Slingluff also expressed concerns about board members having to be accompanied by a building administrator.

“My concern with that is even if we give a 24 hour notice, which is what this policy is suggesting is required, if we want to go in the following day or 24 hours later to view the building, I feel that that’s an inconvenience to the administrator to have to take that time out and give us a tour of the building. I also feel that it could be limiting if there’s not an administrator that’s available, and if there’s not an administrator that’s available and we want to tour the building we’ve given appropriate notice, then we can’t tour the building.”

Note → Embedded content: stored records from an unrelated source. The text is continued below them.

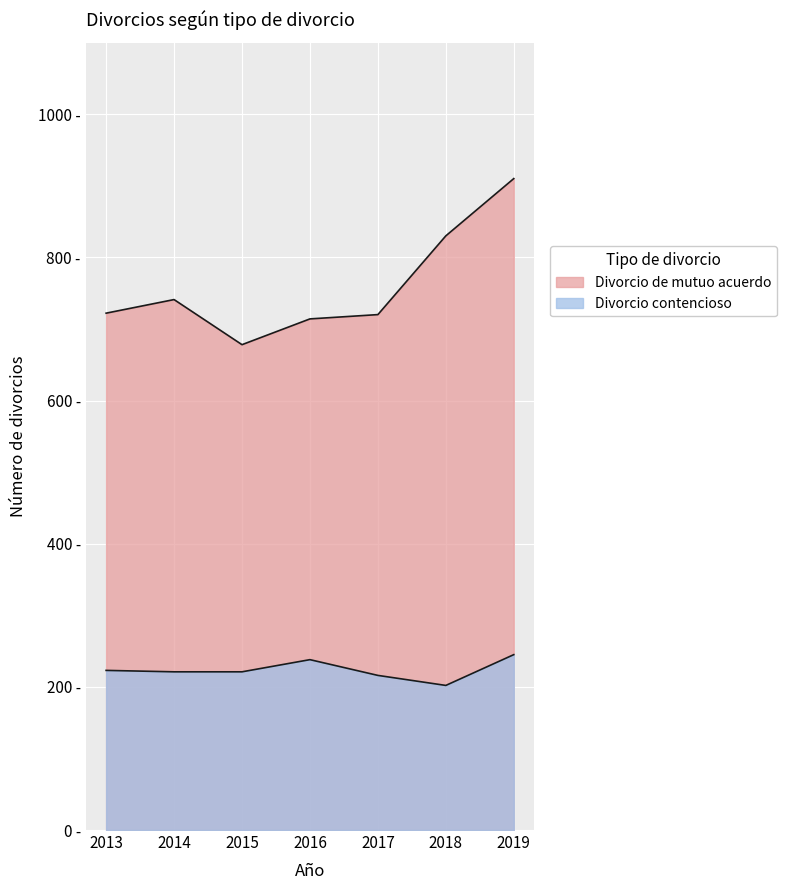

True or false: Divorcio contencioso and Divorcio de mutuo acuerdo cross at least once.

False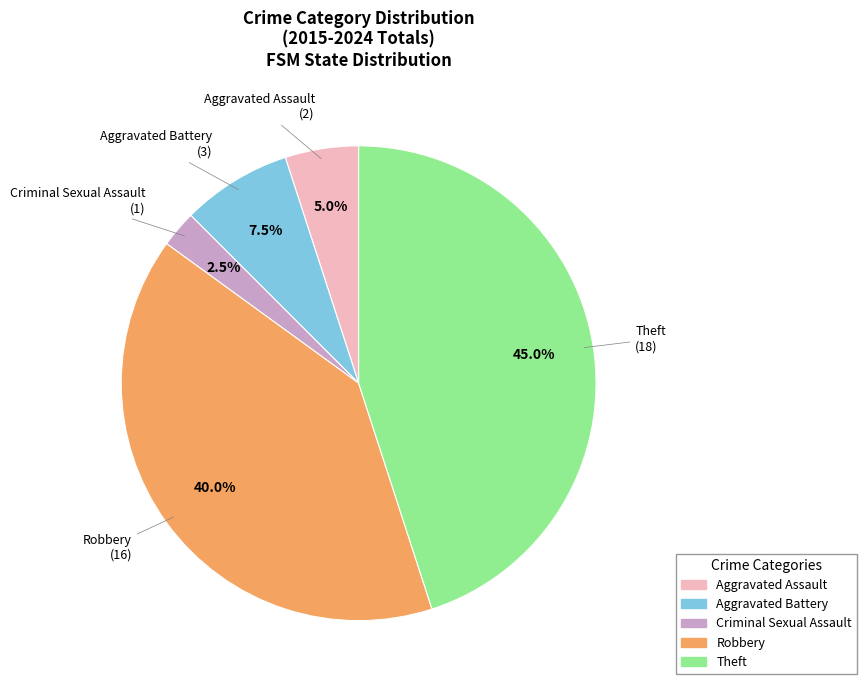

What is the smallest slice in the pie chart?

Criminal Sexual Assault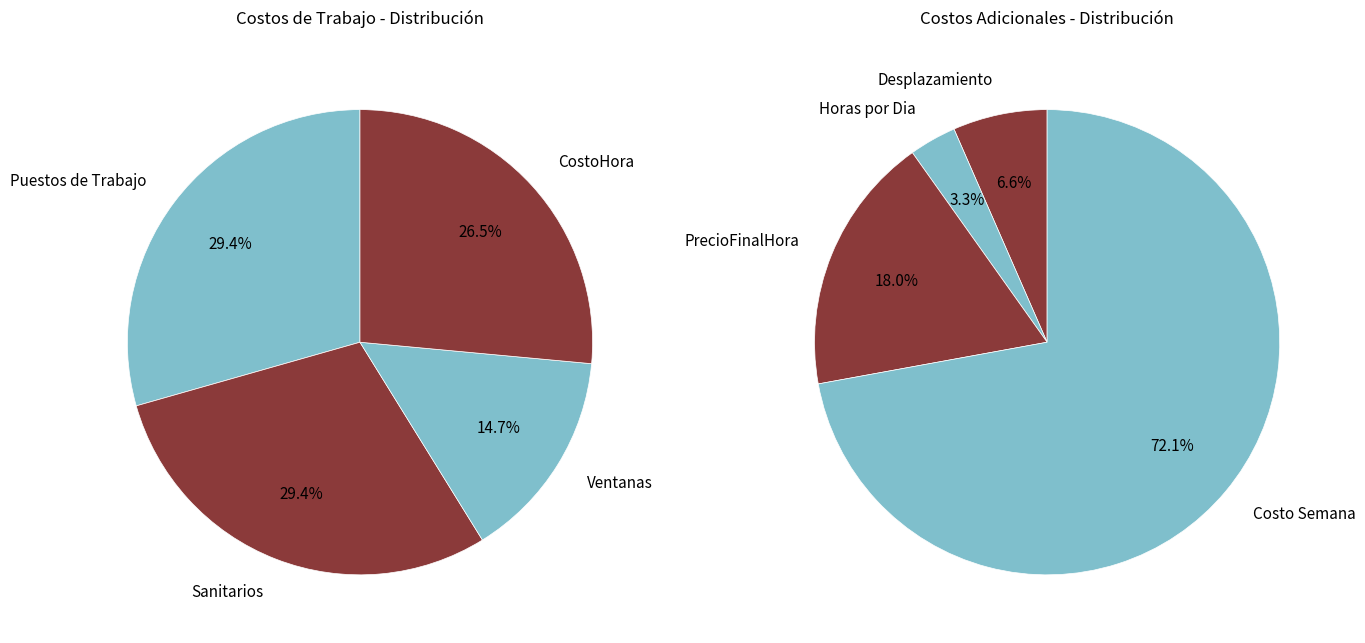

Rank the categories by value from lowest to highest.

Horas por Dia, Desplazamiento, Ventanas, CostoHora, Puestos de Trabajo, Sanitarios, PrecioFinalHora, Costo Semana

Suffolk Superintendent Dr. John B. Gordon III addressed the comments that were made, saying that Brittingham “at no point in time” had challenges entering any SPS buildings, to which Brittingham replied, “That’s not true.” Gordon noted that board members are asked to communicate with the School Superintendent and notify building principals due to staff being unavailable during testing.

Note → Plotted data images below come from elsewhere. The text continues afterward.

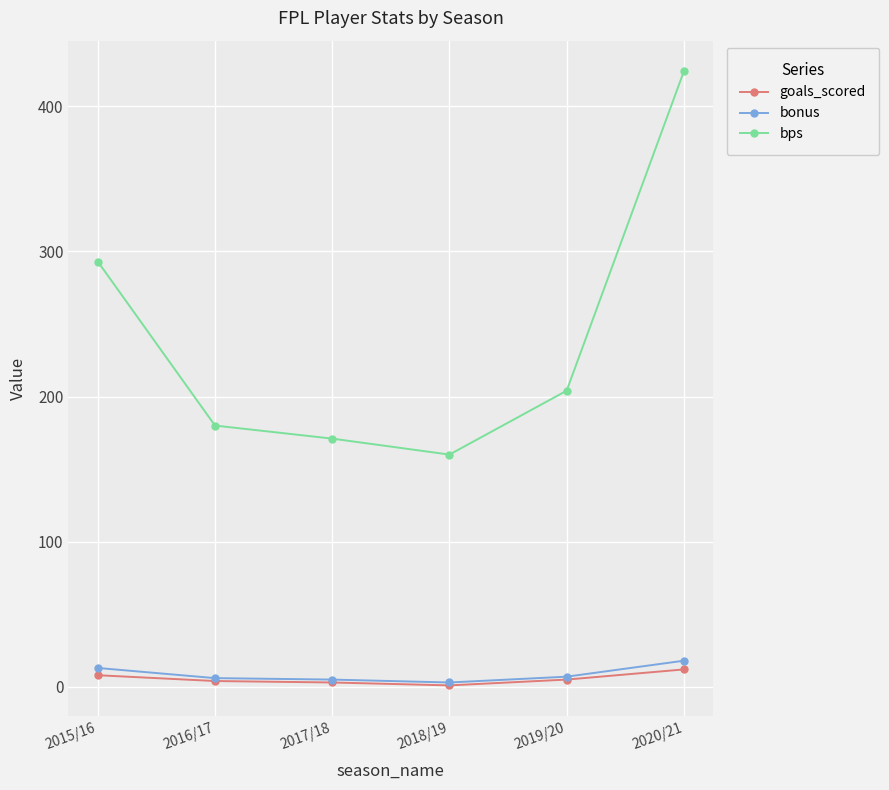

List the labels in order of bps value, smallest first.

2018/19, 2017/18, 2016/17, 2019/20, 2015/16, 2020/21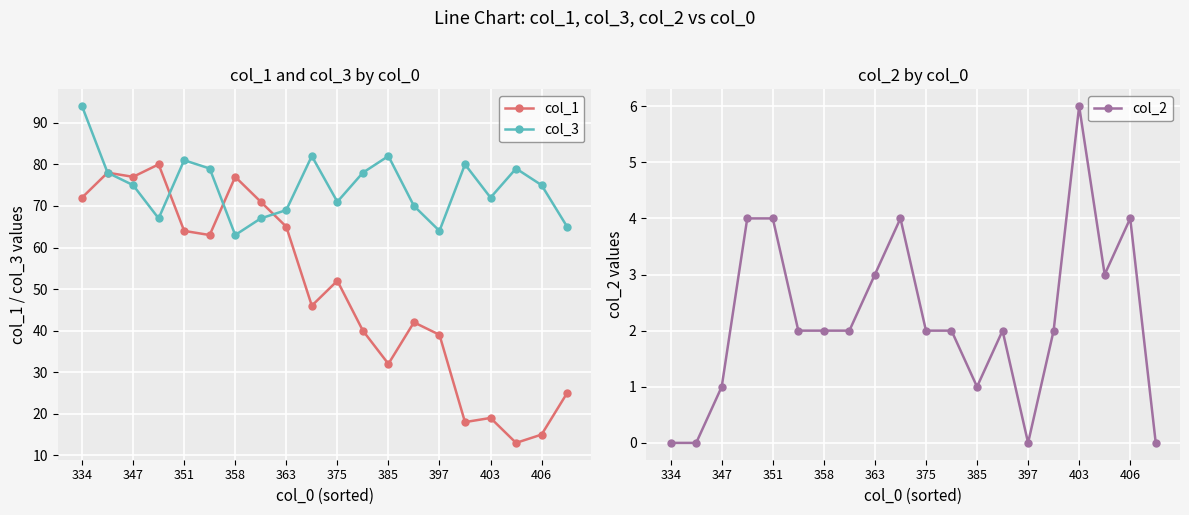

What is the highest value of the col_1 series?

80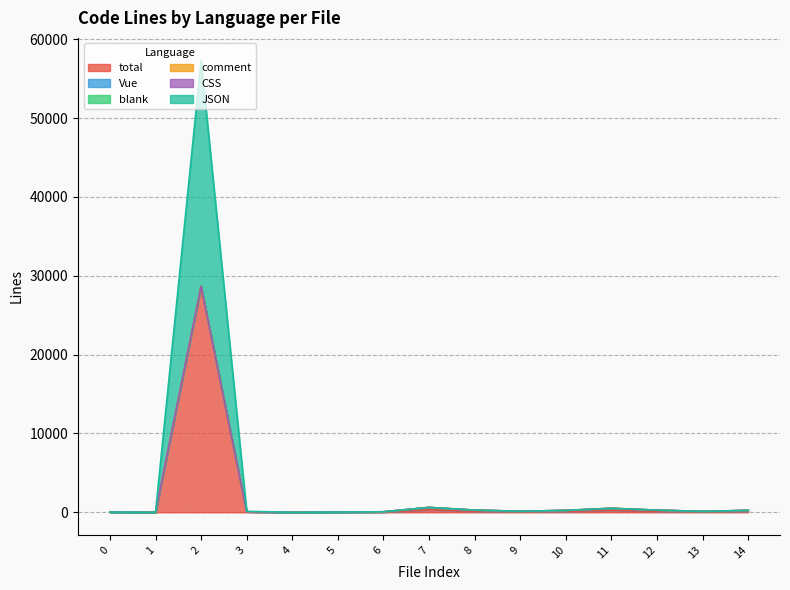

True or false: JSON and Vue cross at least once.

False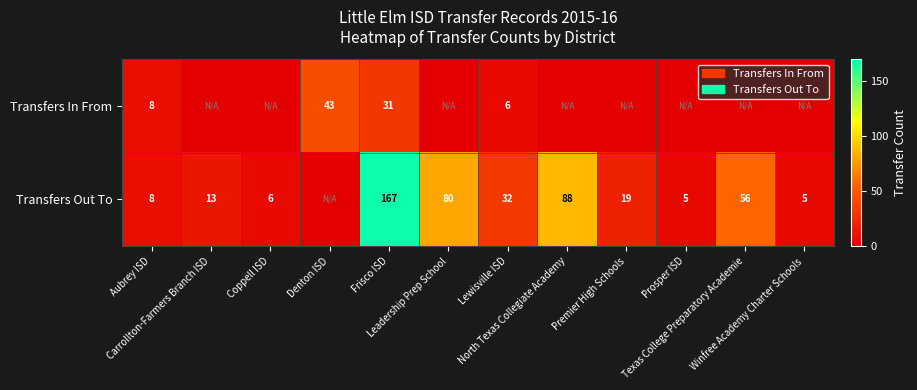

Which series has the widest spread of values?

Transfers Out To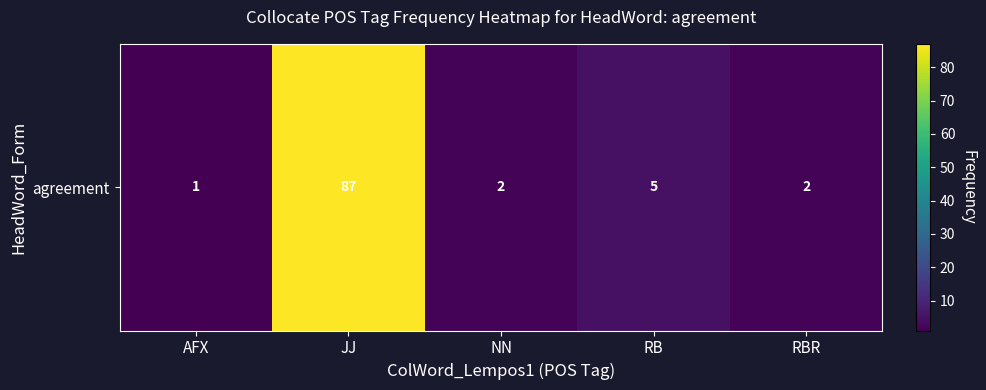

List the labels in order of value, smallest first.

AFX, NN, RBR, RB, JJ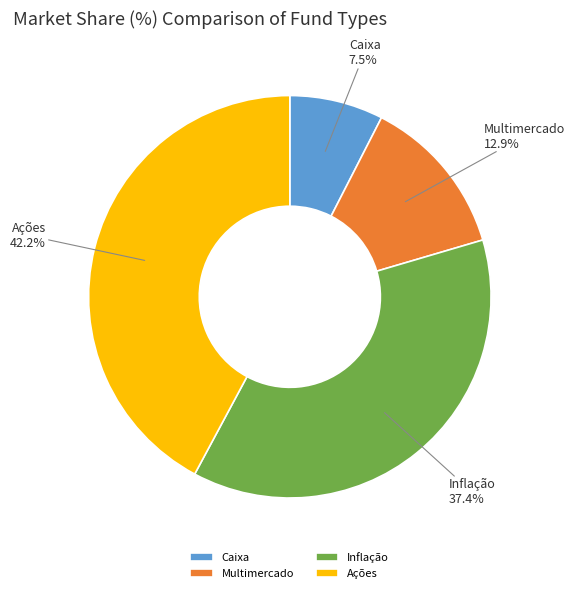

Which has a higher value, Caixa or Inflação?

Inflação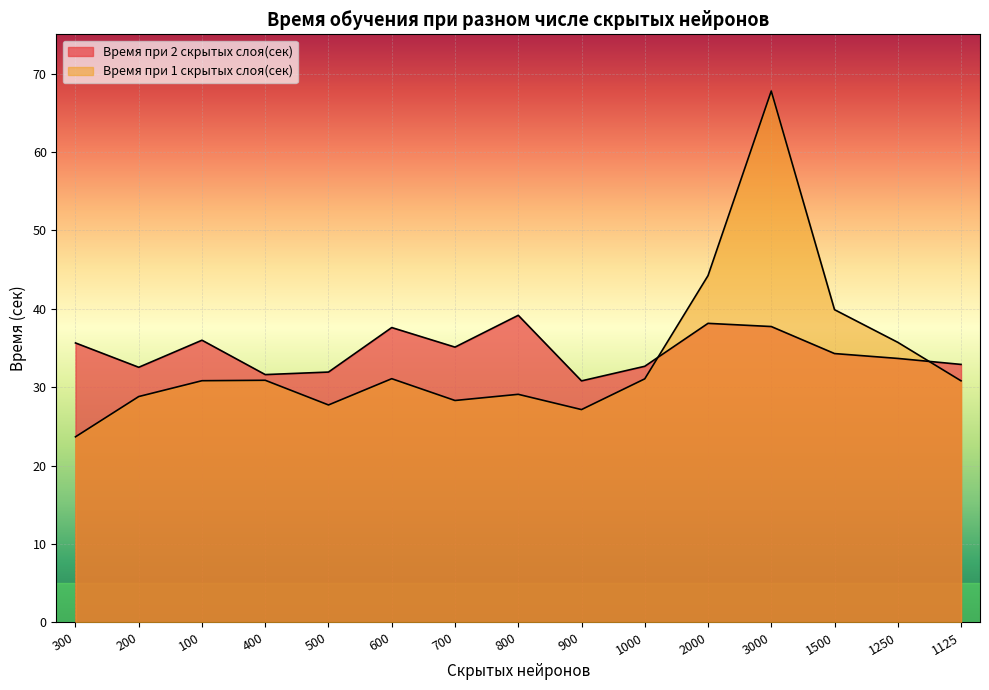

What is the total value across all series at 1500?

74.2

“Ms. Slingluff brought the concern up about an administrator potentially not being present or not available. That’s the reason why we need to have some level of notice. Mr. Riddick just made the comment that a board member can walk around the school here and he can show them some things that are concerns. That means you are inspecting the property, which is something that everyone here has agreed that a board member should not do,” Gordon said. “So when we are talking about the notification piece, at any point in time when a school board member is to enter a building, I am still confused as to why notification is such a challenge.”

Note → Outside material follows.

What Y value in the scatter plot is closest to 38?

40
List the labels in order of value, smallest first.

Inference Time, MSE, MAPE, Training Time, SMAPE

Brittingham says despite following proper protocol, she has been blocked from entering school buildings even after being invited. 

“And I have not been able, or been allowed to do the things that I’ve had educators around the district invite me to come and do. And so I am frustrated at this point because, as a school board member, when I have educators reach out and say, ‘Hey, we’re going to do such and such event…could you come do this in my classroom?’ And I follow the proper protocol. I have been shut down every single time.”

Brittingham reflected on the last invitation she received.

“What ended up happening was I arrived at the school, and [prior] to arriving at the school, I was told that I would not be allowed to go visit the classroom that I was invited to,” she said. “I had four people escort me around the school that I went to. That was not what I was invited to do… It is frustrating as a board member to not be able to connect with the educators. I want to feel as though I am part of this district, but as I try to engage in these activities through the proper channels, I am being turned away.”

Board Member Dr. Judith Brooks-Buck, who serves as Chair of the Policy Review Committee, said that any board member wanting to volunteer at a school can sign up in their portal.

“But volunteering in a school and being a board member are two different roles. Our roles are governance and policy,” Brooks-Buck said. “When I want to teach, and I do, like some others on the board… I sign up through the volunteer portal and volunteer, ok? As a courtesy, and it’s a professional courtesy, I contact the Superintendent and say, ‘I would like to go this school.’”

Brooks-Buck continued.

“Now, I don’t know why we’re doing this, because this has been a discussion for months. I don’t know why there’s a rebellion against structure, because policy dictates that there needs to be some structure sometimes,” she said. “If we’re concerned about the future while everybody here feels that they can govern themselves appropriately, to me, having it in policy allows you to allow for what might happen in the future, because there may be others who do not govern themselves appropriately and putting it in policy allows you that flexibility. So at this point, I don’t know why we’re having this discussion, but since we’re having it it’s out there.”